"The Crusaders! They are back from the Holy Land!" is the affrighted cry that goes up from the gathering of noble ladies and knights congregated at the Court of Love, and taken by surprise by their homing husbands.

The latter mistake the cry for a welcome, and run across the bridge shouting joyfully: "Yes, dear wives! We are back from the Holy Land! Eleven we departed, and eleven we return, thanks to the miraculous protection of the Lord!"

"And of the good St. Arnold, the patron of deceived husbands!" added Goose-Skin aside, as he profited by the tumult created by the new arrivals to slip into the avenue with the trouvere. "What a droll and lucky accident! It is the return of the eleven husbands of your eleven sweethearts that saves you from the ire of that crowd! I shall split my sides with laughter!"

Thanks to the general commotion, the trouvere and the juggler make good their escape, while the eleven doughty crusading knights gladfully call their noble wives to them. The Canoness Deliane, being the only unmarried one of the twelve who met in the orchard of the Lady of Ariol, remains behind. The eleven wives rush into the arms of the valiant crusaders, who, blackened as moles and dusty as tramps, rejoice in the embrace of their faithful spouses.

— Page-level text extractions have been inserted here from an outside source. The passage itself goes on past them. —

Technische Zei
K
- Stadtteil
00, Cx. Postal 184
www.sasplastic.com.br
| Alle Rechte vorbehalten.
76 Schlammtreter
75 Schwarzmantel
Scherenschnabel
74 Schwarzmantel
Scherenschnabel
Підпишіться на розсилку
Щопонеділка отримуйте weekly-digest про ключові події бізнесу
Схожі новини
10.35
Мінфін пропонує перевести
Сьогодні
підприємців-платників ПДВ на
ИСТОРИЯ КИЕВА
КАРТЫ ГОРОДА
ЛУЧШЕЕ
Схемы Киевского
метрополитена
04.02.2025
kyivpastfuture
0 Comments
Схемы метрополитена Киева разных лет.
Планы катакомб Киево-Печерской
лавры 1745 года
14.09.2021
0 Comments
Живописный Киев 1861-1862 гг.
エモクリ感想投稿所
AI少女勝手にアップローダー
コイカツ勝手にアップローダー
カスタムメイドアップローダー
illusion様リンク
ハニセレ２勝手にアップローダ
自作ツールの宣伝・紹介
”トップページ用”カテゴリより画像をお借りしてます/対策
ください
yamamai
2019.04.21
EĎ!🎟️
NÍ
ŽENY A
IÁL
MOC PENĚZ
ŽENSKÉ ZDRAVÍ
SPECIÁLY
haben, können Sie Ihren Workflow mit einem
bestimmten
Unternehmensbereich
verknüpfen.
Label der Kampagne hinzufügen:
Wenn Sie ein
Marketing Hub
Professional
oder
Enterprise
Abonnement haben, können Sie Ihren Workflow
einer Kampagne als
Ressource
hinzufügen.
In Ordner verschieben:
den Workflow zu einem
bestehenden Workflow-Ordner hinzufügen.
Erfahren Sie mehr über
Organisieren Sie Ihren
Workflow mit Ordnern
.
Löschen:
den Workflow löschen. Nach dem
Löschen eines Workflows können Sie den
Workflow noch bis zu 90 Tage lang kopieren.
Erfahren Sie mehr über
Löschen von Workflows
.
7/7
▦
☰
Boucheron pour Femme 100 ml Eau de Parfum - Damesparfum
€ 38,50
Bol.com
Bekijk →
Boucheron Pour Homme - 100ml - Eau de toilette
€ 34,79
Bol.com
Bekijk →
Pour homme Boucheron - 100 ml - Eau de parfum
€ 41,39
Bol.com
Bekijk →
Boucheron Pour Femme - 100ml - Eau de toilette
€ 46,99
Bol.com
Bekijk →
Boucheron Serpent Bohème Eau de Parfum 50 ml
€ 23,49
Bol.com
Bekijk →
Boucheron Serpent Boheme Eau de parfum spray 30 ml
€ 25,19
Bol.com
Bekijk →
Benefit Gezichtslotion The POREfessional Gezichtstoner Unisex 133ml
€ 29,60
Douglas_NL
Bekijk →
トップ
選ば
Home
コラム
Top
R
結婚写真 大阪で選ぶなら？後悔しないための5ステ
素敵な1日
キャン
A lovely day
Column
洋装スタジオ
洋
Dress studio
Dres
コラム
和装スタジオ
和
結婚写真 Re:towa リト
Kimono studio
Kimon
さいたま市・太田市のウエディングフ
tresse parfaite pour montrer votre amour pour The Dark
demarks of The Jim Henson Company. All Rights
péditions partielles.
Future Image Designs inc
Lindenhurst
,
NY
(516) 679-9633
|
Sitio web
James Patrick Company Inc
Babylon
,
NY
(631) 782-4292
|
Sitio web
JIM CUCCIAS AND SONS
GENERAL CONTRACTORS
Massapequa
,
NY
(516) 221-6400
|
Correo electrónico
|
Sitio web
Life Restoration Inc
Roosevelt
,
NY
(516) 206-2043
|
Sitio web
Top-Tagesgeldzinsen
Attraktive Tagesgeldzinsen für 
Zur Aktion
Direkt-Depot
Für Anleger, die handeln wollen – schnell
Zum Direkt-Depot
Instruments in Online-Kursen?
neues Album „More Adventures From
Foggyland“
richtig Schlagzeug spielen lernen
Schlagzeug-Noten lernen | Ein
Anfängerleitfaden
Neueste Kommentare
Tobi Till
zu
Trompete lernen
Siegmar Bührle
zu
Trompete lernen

The first ebullitions of joy having somewhat subsided, Abbot Reynier, clad in the long white robe of the monks of Citeaux, ascends the throne that was until recently occupied by Marphise, the Queen of the Court of Love; commands silence, and, like a new Cuckoo Peter, as Peter the Hermit was popularly called, prepares to spread a new Crusade—this time at home. The Crusade that he has in contemplation is not to the Holy Land. The faith now calls for a raid upon the heretics of the south of Gaul. Silence reigns, and Abbot Reynier, the sycophantic debauchee, who, driven by his concupiscence, only the evening before clandestinely crept into the close of the mill of Chaillotte, addresses the assembly, not in the savage and fiery language of Peter the Hermit, but in measured words, cold and trenchant as the iron of an axe:

"I have accompanied hither the seigneurs Crusaders, who, anxious to meet their chaste wives, hasten to this place where we find the most illustrious seigneurs of Touraine assembled. Ye noble seigneurs, learned trouveres and noble ladies who hear me, the time is past for frivolous games. The enemy is at our gates. The province of Languedoc has become the hot-bed of an execrable heresy, that is slowly invading the rest of Gaul, and menaces the three sanctuaries, arch-sanctuaries of the land—the Church, the Royalty and the Nobility. The wildest of these heretical miscreants, worse by far than the Saracens themselves, take their arguments from the primitive Evangelium and deny both the authority of the Church and the privileges of the seigneurs; they declare the equality of men; they brand as a theft all wealth in the hands of those who did not produce it; worst of all they hold that 'the serf is the equal of the seigneur, and that he who does not work neither shall he eat'!"

Several Nobles' Voices—"This is infamous! This is insanity! To death with the miscreants!"

Abbot Reynier—"It is insanity, it is infamous; furthermore, it is dangerous. The sectaries of this heresy gain daily new proselytes. Their leaders, who are all the more vicious and pernicious seeing they affect to practice the reforms that they preach, acquire in that way a detestable influence over the populace. Their pastors, who replace our own holy Catholic priests, have themselves called 'Perfects.' Finally, in their infernal criminality, they seek to render their own lives exemplary! It is high time that they be exterminated!"

Several Nobles' Voices—"The wretches! The hypocrites! To death with the felons!"

Abbot Reynier—"Languedoc, that fertile region that abounds in wealth, is in a frightful condition. The Catholic clergy are despised; the royal authority is hardly recognized; the nobility is no less humbled than the Church herself, and, shocking to say! unheard-of outrage! the nobility of the region is almost wholly infected by the damnable heresy. Everywhere replaced by popular magistrates, and stripped of all special privileges, the seigneurs are confounded among the common people. Serfdom no longer exists in that country; the nobility works its fields in common with their tenants. Counts and viscounts are seen there engaged in commerce like bourgeois, and growing rich by traffic! Finally, and as if to cap the climax of abomination, the nobility frequently marries Jewish wives, the daughters of opulent merchants!"